1925 film by Herbert Brenon

A Kiss for Cinderella (full film)

A Kiss for Cinderella is a 1925 American silent fantasy film adapted from the 1916 stage play by James M. Barrie. The film stars Betty Bronson and Tom Moore and was made at Paramount's Astoria Studios in Astoria, Queens. The play had starred the stage actresses Hilda Trevelyan and Maude Adams in, respectively, London and New York as leading lady.

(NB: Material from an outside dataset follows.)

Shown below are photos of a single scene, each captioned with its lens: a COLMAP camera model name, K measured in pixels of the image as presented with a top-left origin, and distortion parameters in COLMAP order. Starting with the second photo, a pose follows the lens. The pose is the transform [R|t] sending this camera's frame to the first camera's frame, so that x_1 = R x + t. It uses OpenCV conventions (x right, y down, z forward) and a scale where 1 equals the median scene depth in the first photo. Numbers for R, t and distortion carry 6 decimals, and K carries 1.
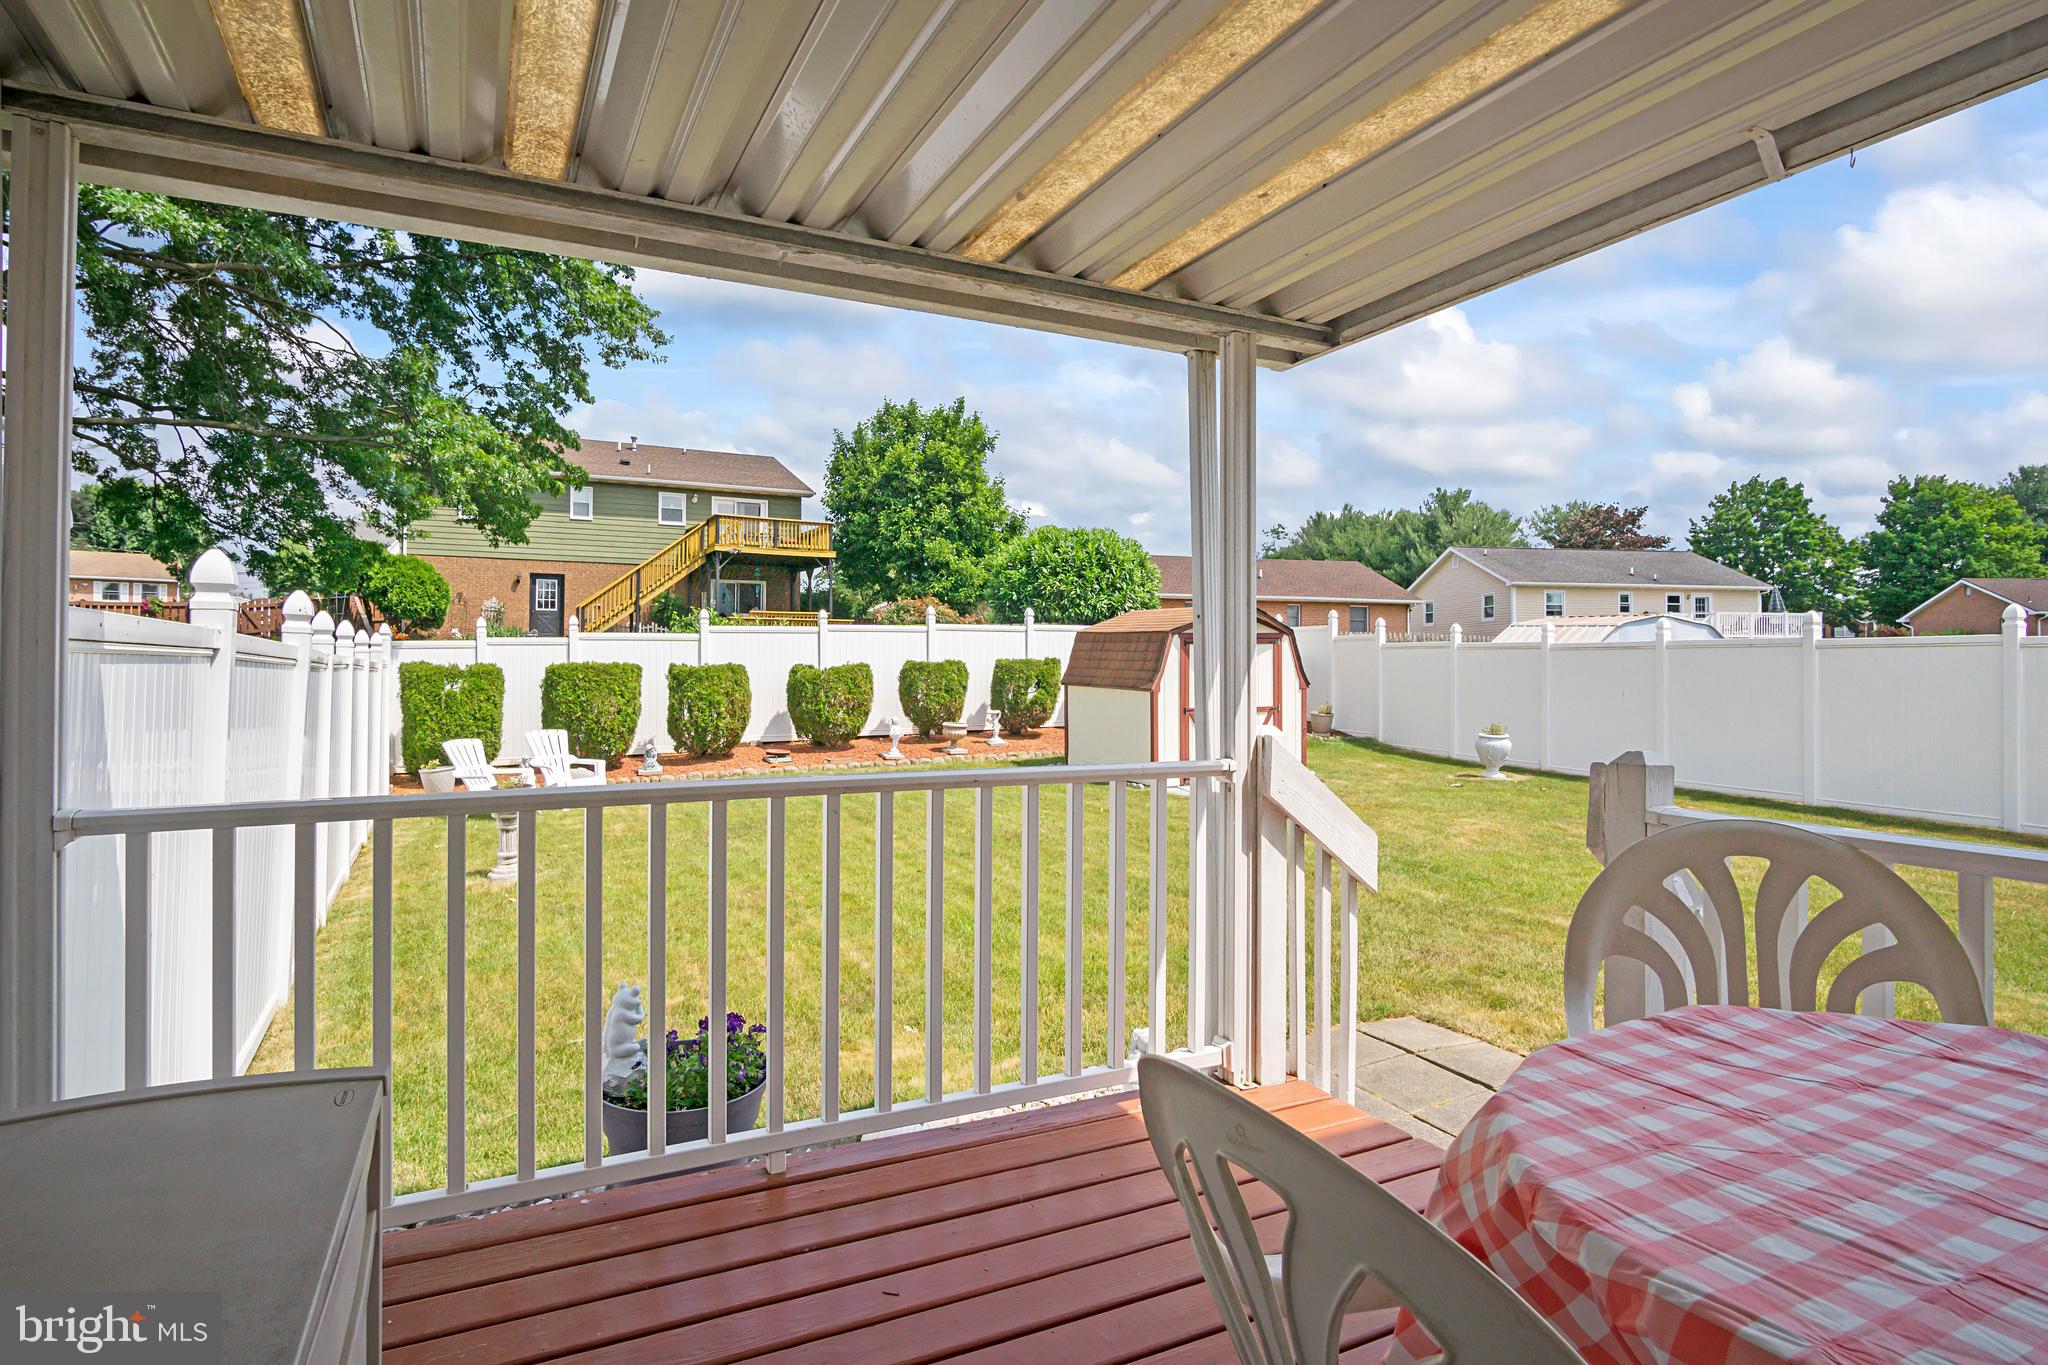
lens RADIAL K [[1104.7, 0, 1013.2], [0, 1104.7, 679.1], [0, 0, 1]] dist [-0.029852, 0.007887]
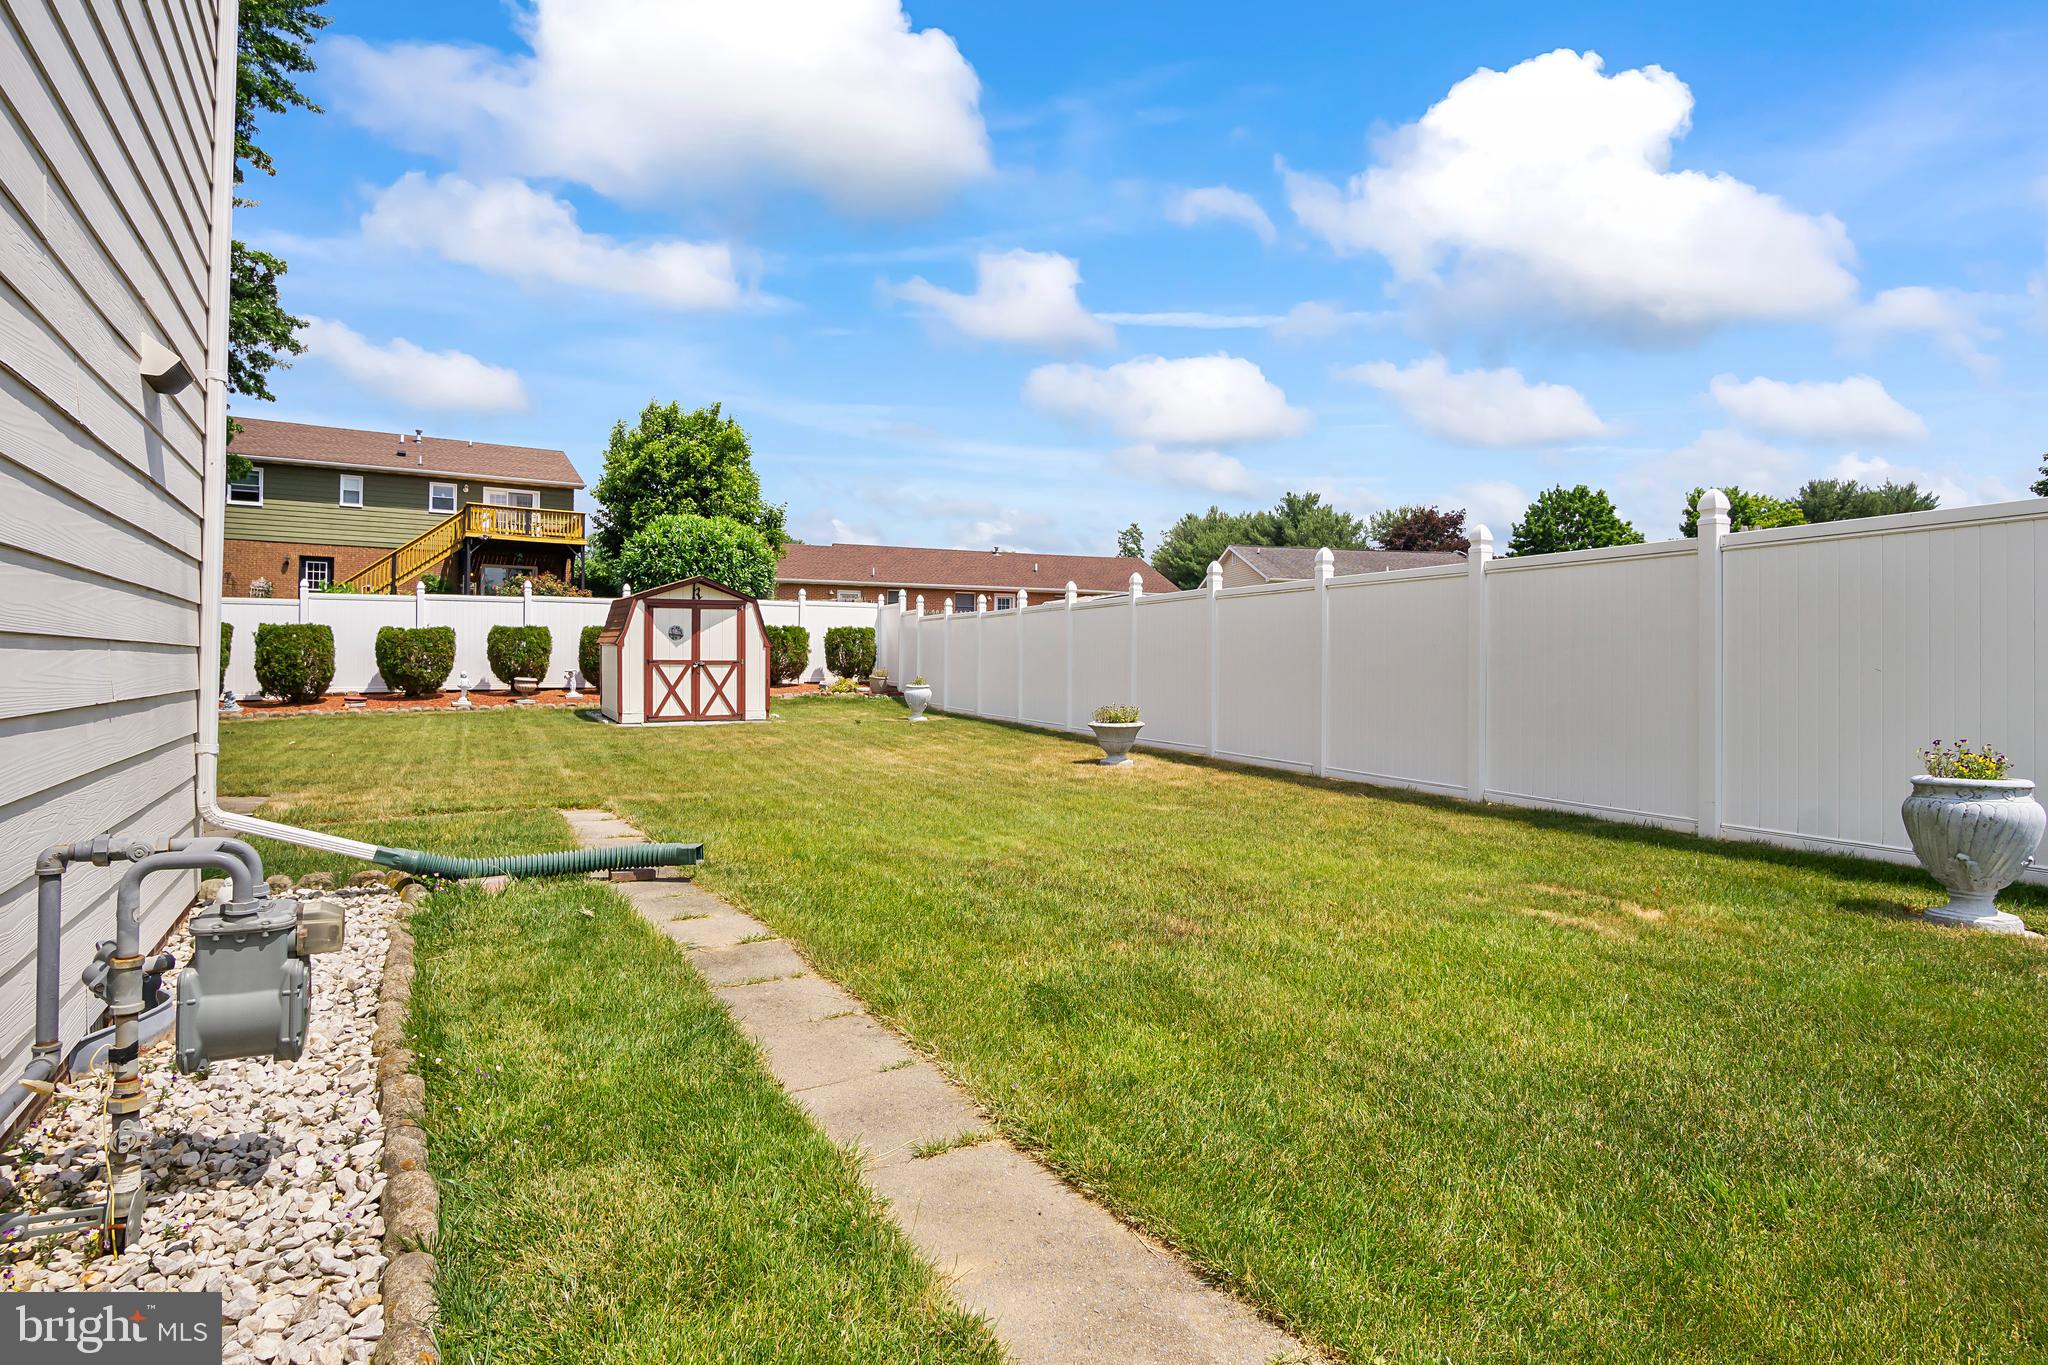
lens RADIAL K [[1104.7, 0, 1022.1], [0, 1104.7, 661.2], [0, 0, 1]] dist [-0.029852, 0.007887]
pose [[0.998520, 0.008565, 0.053714, 0.209515], [-0.007726, 0.999845, -0.015821, 0.018371], [-0.053841, 0.015383, 0.998431, -0.104897]]
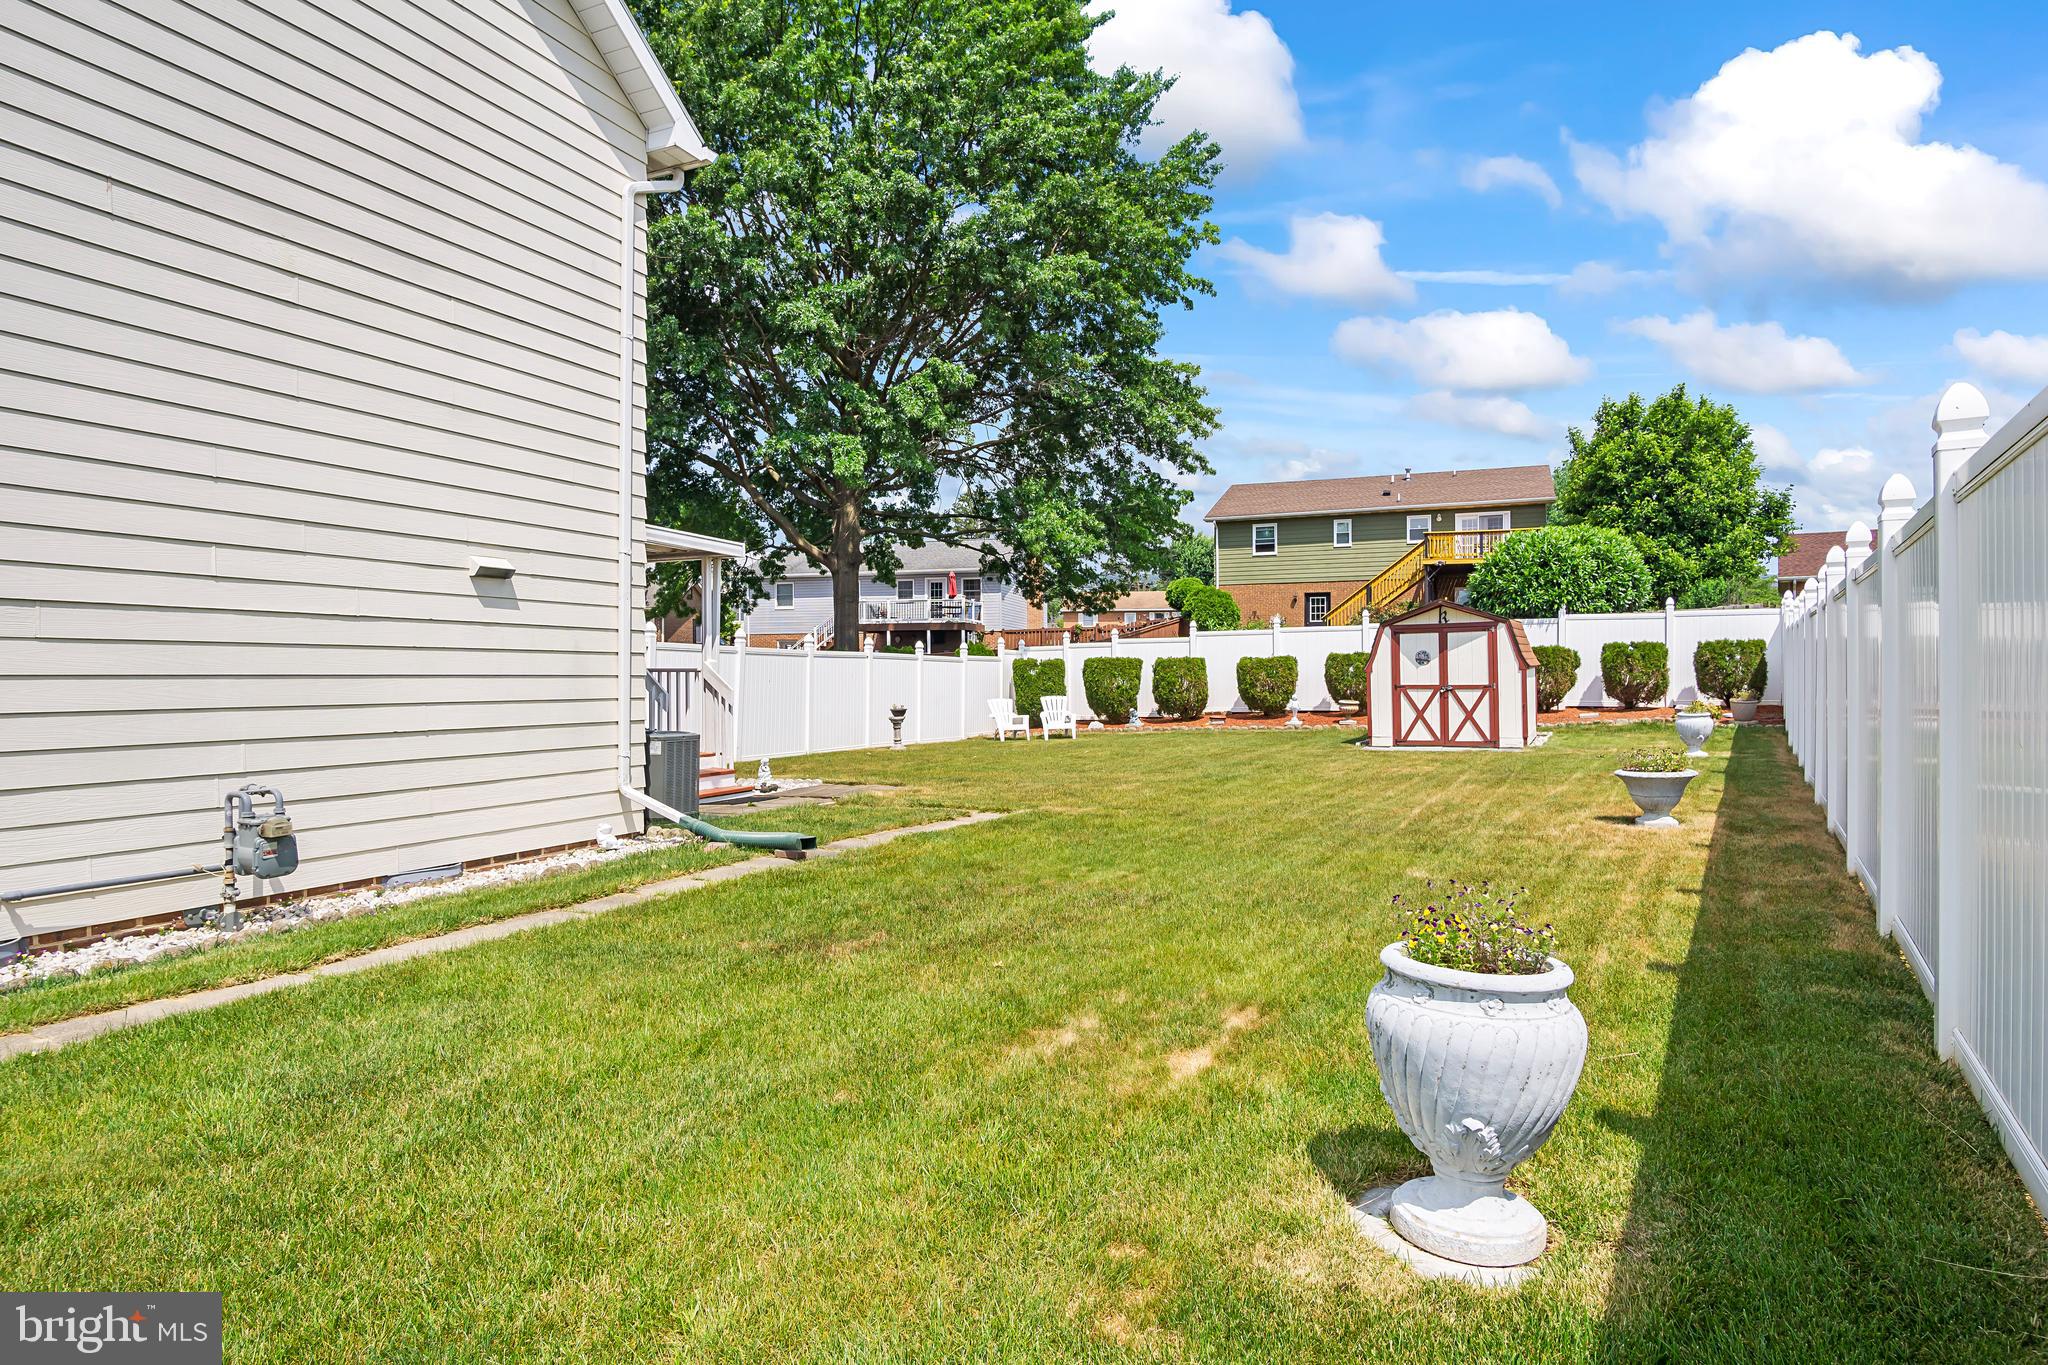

The film was directed by Herbert Brenon who had also directed the 1924 film version of Barrie's Peter Pan, which also starred Bronson. Tom Moore had previously costarred in The Cinderella Man for Goldwyn in 1917 alongside Mae Marsh.

==Plot==
As described in a film magazine review, Jane, a house slavey who dreams of a Prince Charming, is named Cinderella by an artist whose studio she cleans because she always talks of wonderful things that will one day befall her. A policeman who at first suspects her of some mischief falls in love with her, and, after she recovers from an illness caused by exposure, he proposes and is accepted.

==Preservation==
Prints of A Kiss for Cinderella are preserved at the Museum of Modern Art, New York, George Eastman Museum Motion Picture Collection, UCLA Film and Television Archive, and the foreign archive Cinematheque Royale de Belgique (Brussels).